| 14.9°C Belfast

Beattie pleads case of victims after Adams’ legal aid bill topped £100k

Close

Gerry Adams

Gerry Adams

Doug Beattie

Doug Beattie

Gerry Adams

A unionist MLA has hit out after it emerged former Sinn Fein president Gerry Adams received more than £100,000 in legal aid for a court challenge over his Maze Prison escape bids.

Mr Adams last week won his appeal to have two convictions for attempting to escape in the 1970s overturned.

The Supreme Court said his convictions were quashed because his original detention during internment was unlawful.

The Sunday World reported that Mr Adams received legal aid for his court challenge.

The total legal aid costs of the case before the Court of Appeal, an earlier stage in the process, were £106,478 plus VAT.

The costs of the case before the Supreme Court are not known.

UUP MLA Doug Beattie said in some cases, relatives of people killed in IRA bombings have had to fight to secure legal aid for court challenges.

Mr Beattie said: “I think it is quite clear that if the system allows for Gerry Adams to get legal aid, then that is the system, and so he can avail of it exactly the same as everybody else.

“My concern is that there are many victims who cannot get legal aid.

“But if the system allows it, then he has the right to avail of it like everyone else.

“But it’s a hard pill to swallow, in this particular instance.

“I think the whole legal aid system needs to be looked at,” he added.

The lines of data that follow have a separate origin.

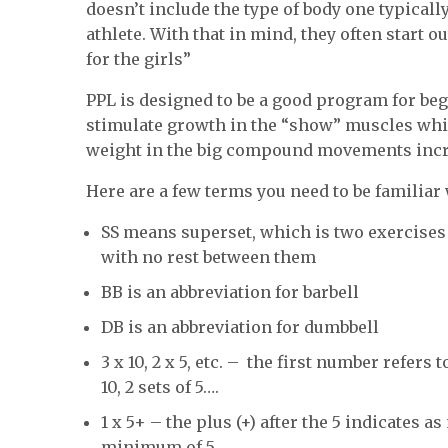
doesn’t include the type of body one typicall
athlete. With that in mind, they often start o
for the girls”
PPL is designed to be a good program for be
stimulate growth in the “show” muscles whil
weight in the big compound movements incre
Here are a few terms you need to be familiar 
SS means superset, which is two exercises 
with no rest between them
BB is an abbreviation for barbell
DB is an abbreviation for dumbbell
3 x 10, 2 x 5, etc. – the first number refers t
10, 2 sets of 5….
1 x 5+ – the plus (+) after the 5 indicates
minimum of 5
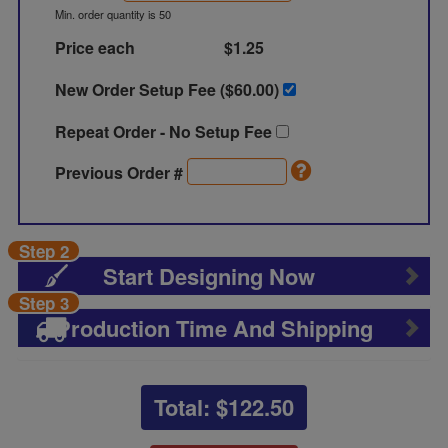
Min. order quantity is 50
Price each
$1.25
New Order Setup Fee ($
60.00
)
Repeat Order - No Setup Fee
Previous Order #
Step 2
Start Designing Now
Step 3
Production Time And Shipping
Total: $
122.50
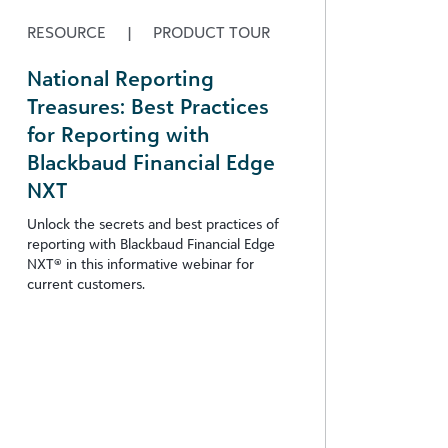
RESOURCE
|
PRODUCT TOUR
National Reporting
Treasures: Best Practices
for Reporting with
Blackbaud Financial Edge
NXT
Unlock the secrets and best practices of
reporting with Blackbaud Financial Edge
NXT® in this informative webinar for
current customers.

Kenny Donaldson from Innocent Victims United said: “If reports are accurate that Gerry Adams received tens of thousands of pounds of taxpayers’ money to pursue historical revisionism, then this marks a watershed from which direct action is needed.”

He added that groups representing IRA terror victims had many times had their legal aid requests denied.

“Repeatedly these people were knocked back for an array of reasons but they persevered,” he said.

“Practically no legal aid has been awarded post 1998 for people seeking to take on terrorist suspects within the civil courts.”

Following last week’s Supreme Court ruling, it is thought there may be more former internees who may be able to sue the government. Padraig O Muirigh, director at O Muirigh Solicitors in Belfast, said: “The Supreme Court judgment in the Gerry Adams case is very significant and has the potential to impact on many of our cases.

“We are currently reviewing hundreds of Interim Custody Orders we have in our possession to ascertain if the Adams judgment has any bearing on their case.”

The Belfast Telegraph contacted Sinn Fein in relation to Mr Adams’ legal aid claim but did not receive a response.